Why “Small” Comes Before “Large”
The names can be confusing because the small intestine is actually much longer than the large intestine. In a living person, the small intestine stretches about 22 feet, roughly five times the length of the large intestine at about 5 feet. The “small” and “large” labels refer to diameter, not length. The small intestine is only about 1 inch across, while the large intestine is about 3 inches wide.
What the Small Intestine Does
The small intestine is where the real work of digestion happens. It has three sections, each with a specific job:
- Duodenum: The first 10 inches. Digestive enzymes from the pancreas and bile from the liver enter here, breaking down fats, proteins, and carbohydrates. Glands in the duodenum also release bicarbonate to neutralize stomach acid. This section is a key site for iron absorption.
- Jejunum: About 8 feet long. This is where most carbohydrates, amino acids, and fatty acids are absorbed through tiny finger-like projections called villi that line the intestinal wall.
- Ileum: The final and longest segment. It picks up whatever the first two sections missed, most importantly vitamin B12 and bile acids, which get recycled back to the liver.
The interior of the small intestine is covered in folds, villi, and even smaller projections called microvilli, giving it a total absorption surface area of roughly 1,200 square feet. That enormous surface is why it captures the vast majority of nutrients from your food. About 90% of dietary protein, for example, reaches your bloodstream as individual amino acids after being broken down and absorbed here.
What the Large Intestine Does
By the time material reaches the large intestine, most nutrients have already been extracted. What arrives is mostly liquid waste. The large intestine’s primary job is absorbing water and electrolytes from that liquid, gradually turning it into solid stool. It reduces the volume of waste by roughly one-third.
The large intestine has several distinct parts that food waste passes through in order:
- Cecum: A small pouch about 3 inches long that receives material from the small intestine.

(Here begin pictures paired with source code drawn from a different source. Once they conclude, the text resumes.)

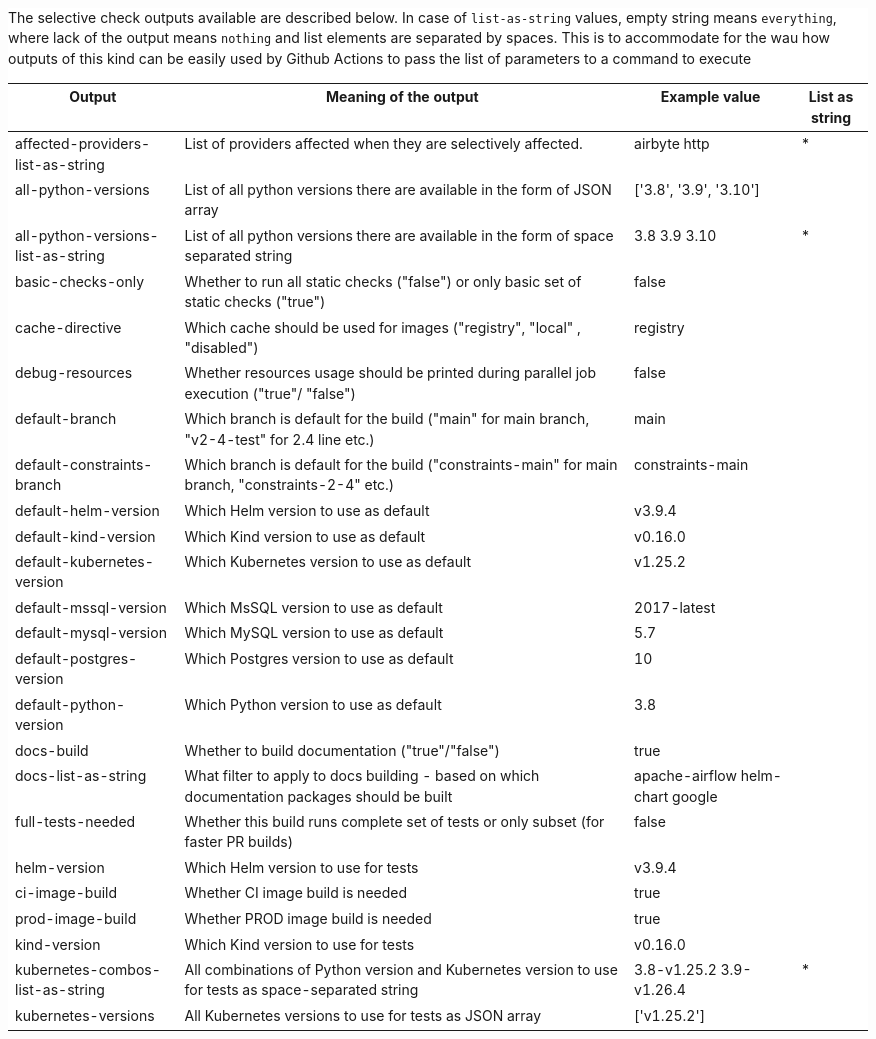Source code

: The selective check outputs available are described below. In case of `list-as-string` values,
empty string means `everything`, where lack of the output means `nothing` and list elements are
separated by spaces. This is to accommodate for the wau how outputs of this kind can be easily used by
Github Actions to pass the list of parameters to a command to execute


| Output                             | Meaning of the output                                                                                   | Example value                                       | List as string |
|------------------------------------|---------------------------------------------------------------------------------------------------------|-----------------------------------------------------|----------------|
| affected-providers-list-as-string  | List of providers affected when they are selectively affected.                                          | airbyte http                                        | *              |
| all-python-versions                | List of all python versions there are available in the form of JSON array                               | ['3.8', '3.9', '3.10']                              |                |
| all-python-versions-list-as-string | List of all python versions there are available in the form of space separated string                   | 3.8 3.9 3.10                                        | *              |
| basic-checks-only                  | Whether to run all static checks ("false") or only basic set of static checks ("true")                  | false                                               |                |
| cache-directive                    | Which cache should be used for images ("registry", "local" , "disabled")                                | registry                                            |                |
| debug-resources                    | Whether resources usage should be printed during parallel job execution ("true"/ "false")               | false                                               |                |
| default-branch                     | Which branch is default for the build ("main" for main branch, "v2-4-test" for 2.4 line etc.)           | main                                                |                |
| default-constraints-branch         | Which branch is default for the build ("constraints-main" for main branch, "constraints-2-4" etc.)      | constraints-main                                    |                |
| default-helm-version               | Which Helm version to use as default                                                                    | v3.9.4                                              |                |
| default-kind-version               | Which Kind version to use as default                                                                    | v0.16.0                                             |                |
| default-kubernetes-version         | Which Kubernetes version to use as default                                                              | v1.25.2                                             |                |
| default-mssql-version              | Which MsSQL version to use as default                                                                   | 2017-latest                                         |                |
| default-mysql-version              | Which MySQL version to use as default                                                                   | 5.7                                                 |                |
| default-postgres-version           | Which Postgres version to use as default                                                                | 10                                                  |                |
| default-python-version             | Which Python version to use as default                                                                  | 3.8                                                 |                |
| docs-build                         | Whether to build documentation ("true"/"false")                                                         | true                                                |                |
| docs-list-as-string                | What filter to apply to docs building - based on which documentation packages should be built           | apache-airflow helm-chart google                    |                |
| full-tests-needed                  | Whether this build runs complete set of tests or only subset (for faster PR builds)                     | false                                               |                |
| helm-version                       | Which Helm version to use for tests                                                                     | v3.9.4                                              |                |
| ci-image-build                     | Whether CI image build is needed                                                                        | true                                                |                |
| prod-image-build                   | Whether PROD image build is needed                                                                      | true                                                |                |
| kind-version                       | Which Kind version to use for tests                                                                     | v0.16.0                                             |                |
| kubernetes-combos-list-as-string   | All combinations of Python version and Kubernetes version to use for tests as space-separated string    | 3.8-v1.25.2 3.9-v1.26.4                             | *              |
| kubernetes-versions                | All Kubernetes versions to use for tests as JSON array                                                  | ['v1.25.2']                                         |                |
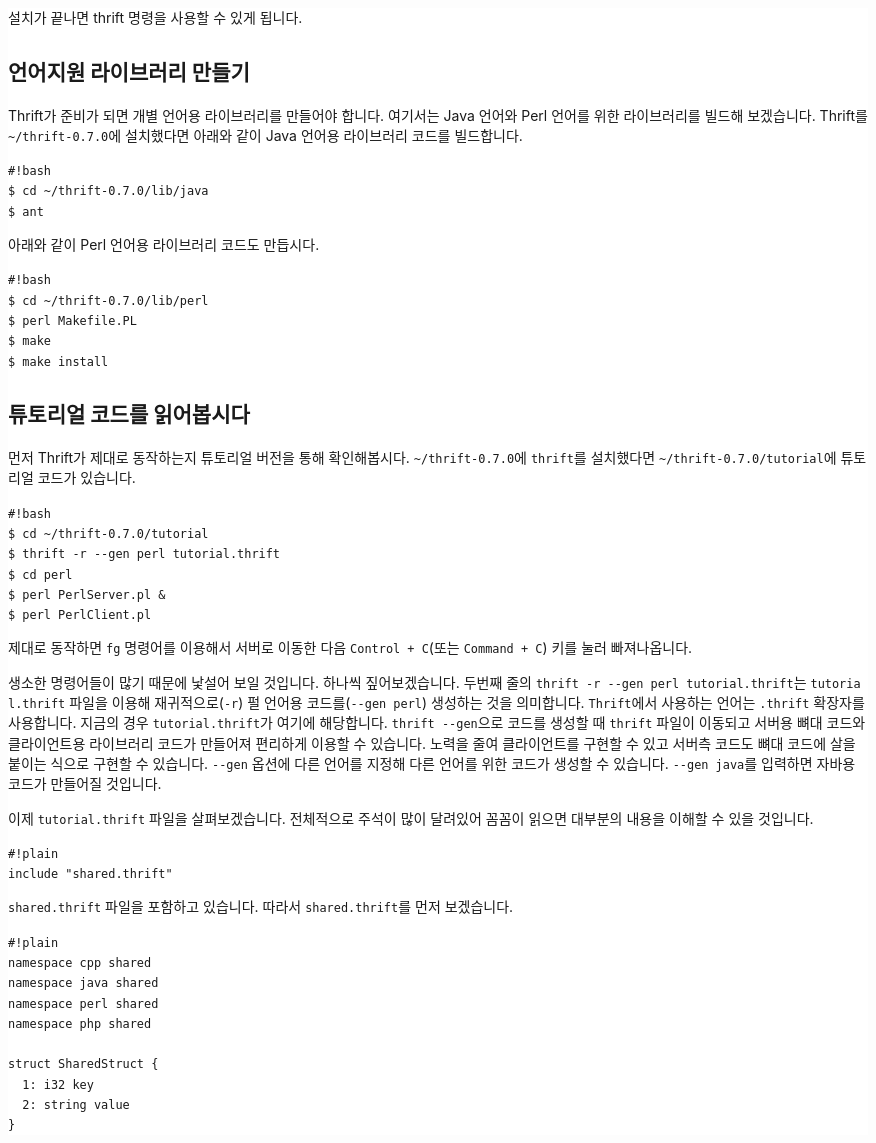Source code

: 설치가 끝나면 thrift 명령을 사용할 수 있게 됩니다.


언어지원 라이브러리 만들기
-----------------------

Thrift가 준비가 되면 개별 언어용 라이브러리를 만들어야 합니다. 여기서는 Java 언어와 Perl 언어를 위한 라이브러리를 빌드해 보겠습니다. Thrift를 `~/thrift-0.7.0`에 설치했다면 아래와 같이 Java 언어용 라이브러리 코드를 빌드합니다.

    #!bash
    $ cd ~/thrift-0.7.0/lib/java
    $ ant

아래와 같이 Perl 언어용 라이브러리 코드도 만듭시다.

    #!bash
    $ cd ~/thrift-0.7.0/lib/perl
    $ perl Makefile.PL
    $ make
    $ make install

튜토리얼 코드를 읽어봅시다
------------------------

먼저 Thrift가 제대로 동작하는지 튜토리얼 버전을 통해 확인해봅시다. `~/thrift-0.7.0`에 `thrift`를 설치했다면 `~/thrift-0.7.0/tutorial`에 튜토리얼 코드가 있습니다.

    #!bash
    $ cd ~/thrift-0.7.0/tutorial
    $ thrift -r --gen perl tutorial.thrift
    $ cd perl
    $ perl PerlServer.pl &
    $ perl PerlClient.pl 

제대로 동작하면 `fg` 명령어를 이용해서 서버로 이동한 다음 `Control + C`(또는 `Command + C`) 키를 눌러 빠져나옵니다.

생소한 명령어들이 많기 때문에 낯설어 보일 것입니다. 하나씩 짚어보겠습니다. 두번째 줄의 `thrift -r --gen perl tutorial.thrift`는 `tutorial.thrift` 파일을 이용해 재귀적으로(`-r`) 펄 언어용 코드를(`--gen perl`) 생성하는 것을 의미합니다. `Thrift`에서 사용하는 언어는 `.thrift` 확장자를 사용합니다. 지금의 경우 `tutorial.thrift`가 여기에 해당합니다. `thrift --gen`으로 코드를 생성할 때 `thrift` 파일이 이동되고 서버용 뼈대 코드와 클라이언트용 라이브러리 코드가 만들어져 편리하게 이용할 수 있습니다. 노력을 줄여 클라이언트를 구현할 수 있고 서버측 코드도 뼈대 코드에 살을 붙이는 식으로 구현할 수 있습니다. `--gen` 옵션에 다른 언어를 지정해 다른 언어를 위한 코드가 생성할 수 있습니다. `--gen java`를 입력하면 자바용 코드가 만들어질 것입니다.

이제 `tutorial.thrift` 파일을 살펴보겠습니다. 전체적으로 주석이 많이 달려있어 꼼꼼이 읽으면 대부분의 내용을 이해할 수 있을 것입니다.

    #!plain
    include "shared.thrift"

`shared.thrift` 파일을 포함하고 있습니다. 따라서 `shared.thrift`를 먼저 보겠습니다.

    #!plain
    namespace cpp shared
    namespace java shared
    namespace perl shared
    namespace php shared
    
    struct SharedStruct {
      1: i32 key
      2: string value
    }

- Ascending colon: Runs upward along the right side of your abdomen, absorbing water and electrolytes.
- Transverse colon: The longest section at over 18 inches, running horizontally across the top of your abdomen.
- Descending colon: About 6 inches long, running down the left side as waste continues to solidify.
- Sigmoid colon: The final 14 to 16 inches of the colon, where waste takes on the consistency of normal stool.
From there, stool moves into the rectum (about 5 to 6 inches long), which triggers the urge to go, and exits through the anus.
Transit Time Through Each Section
Food moves through the small intestine relatively quickly, typically in 3 to 5 hours. That time stays fairly consistent regardless of what you eat. The large intestine is a different story. Transit through the colon takes around 24 hours in a healthy person, and in some cases up to 52 hours. That slower pace gives the colon enough time to reclaim water and allows its enormous bacterial population to do its work.
The Bacterial Difference
The two intestines host dramatically different microbial environments. The small intestine has relatively few bacteria, ranging from about 100 organisms per gram in the duodenum to around 10 million per gram in the ileum. The large intestine, by contrast, is packed with roughly 1 trillion bacteria per gram, making it one of the most densely populated microbial ecosystems on Earth. These colonic bacteria ferment fiber and undigested carbohydrates, producing short-chain fatty acids that serve as the primary energy source for the cells lining the colon. The bacteria in the large intestine also play a significant role in immune system function.